Logo no início, Nietzsche transcorre sobre a questão da felicidade. Segundo ele, a felicidade se daria pela capacidade de esquecer, de se sentir a-historicamente. Hmmm como assim? A-historicamente (e reafirmamos a limitação de se ficar preso às traduções quando não se pode seguir a leitura na língua original do texto) entra aqui no sentido de instalar-se no instante e acreditar-se potente para criar; seria uma espécie de afirmação de Vontade de Potência. Uma vida sem a constante recorrência ao passado, ou seja, vivida em função do presente. Essa ideia faz lembrar o conceito de Eterno Retorno, não?!

Parece simples, mas quantas vezes vemos as pessoas e nós mesmos vivendo em função do passado? A recorrência mais comum é a de imaginar que fazendo os mesmos feitos do passado teremos hoje os mesmos resultados obtidos anteriormente. Nietzsche inclusive é irônico ao tratar deste ponto de vista:

“(...) se tivessem razão em acreditar que uma mesma constelação dos corpos celestes também se deveria repetir, igualmente, sobre a terra, e isto até os eventos singulares e diminutos: de modo que sempre e de novo, quando as estrelas estivessem em uma certa posição umas em relação às outras, um estoico se ligaria a um epicurista para matar César e novamente em uma outra relação Colombo descobriria a América.” [1]

Obviamente estes feitos são hoje impossíveis! Não existem mais nem César a ser assassinado e nem Américas para serem descobertas. Ou seja, caso a história seja tomada como fundamento universal de toda uma realidade, ela pode vir a ser prejudicial ao homem. Entretanto, mesmo com exemplos tão óbvios, trazer este conceito para o dia-a-dia pode ser um imenso desafio mental.
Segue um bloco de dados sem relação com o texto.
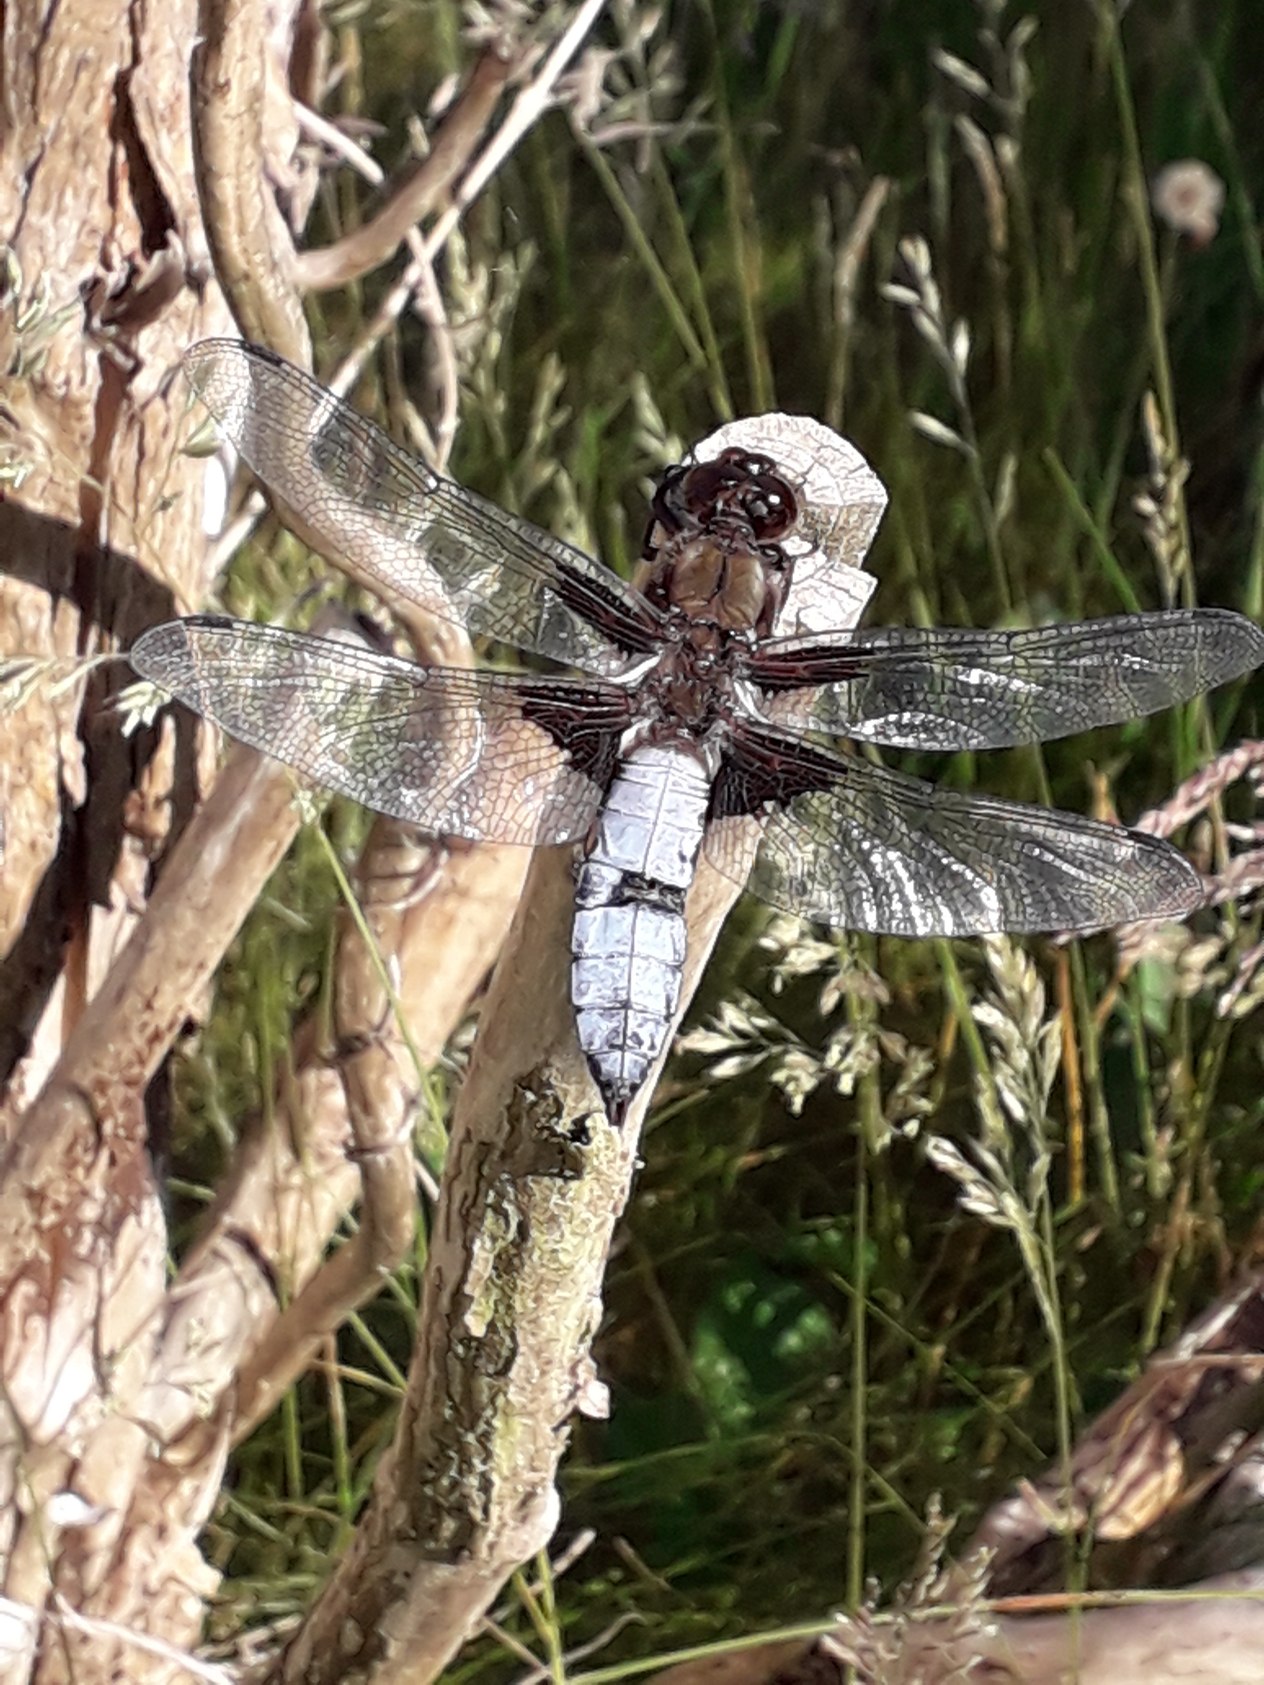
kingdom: Animalia
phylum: Arthropoda
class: Insecta
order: Odonata
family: Libellulidae
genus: Libellula
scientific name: Libellula depressa
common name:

“Nunca sairá de novo um resultado exatamente igual no jogo de dados do futuro e do acaso.” [2]

Segundo o ponto de vista de que estamos em constantes transformações - portanto tudo o que nos rodeia também se transforma (aqui vale lembrar O Mundo como Representação do Schopenhauer) - não faz sentido repetir os mesmos feitos e esperar os mesmos resultados. Se tudo se transforma, nossas ações devem também se modificar gradativamente de maneira a acompanhar o devir. Uma vida vivida em função do passado, negando-se, portanto, o presente é uma vida niilista.

Mas então a proposta é esquecer completamente o passado? Não! De maneira alguma. Veja, Nietzsche classifica a história em 3 categorias no que se refere ao seu uso:

Monumental: quando grandes homens/feitos do passado se tornam exemplos a serem imitados, sem se dar conta de que seria impossível a repetição de tais circunstâncias devido às mudanças ocorridas pelo tempo.

Antiquaria ou Tradicionalista: em que o homem preserva e venera o passado, sem se dar conta de que o novo, que estaria em vias de florescer, é rejeitado e esquecido em detrimento do velho.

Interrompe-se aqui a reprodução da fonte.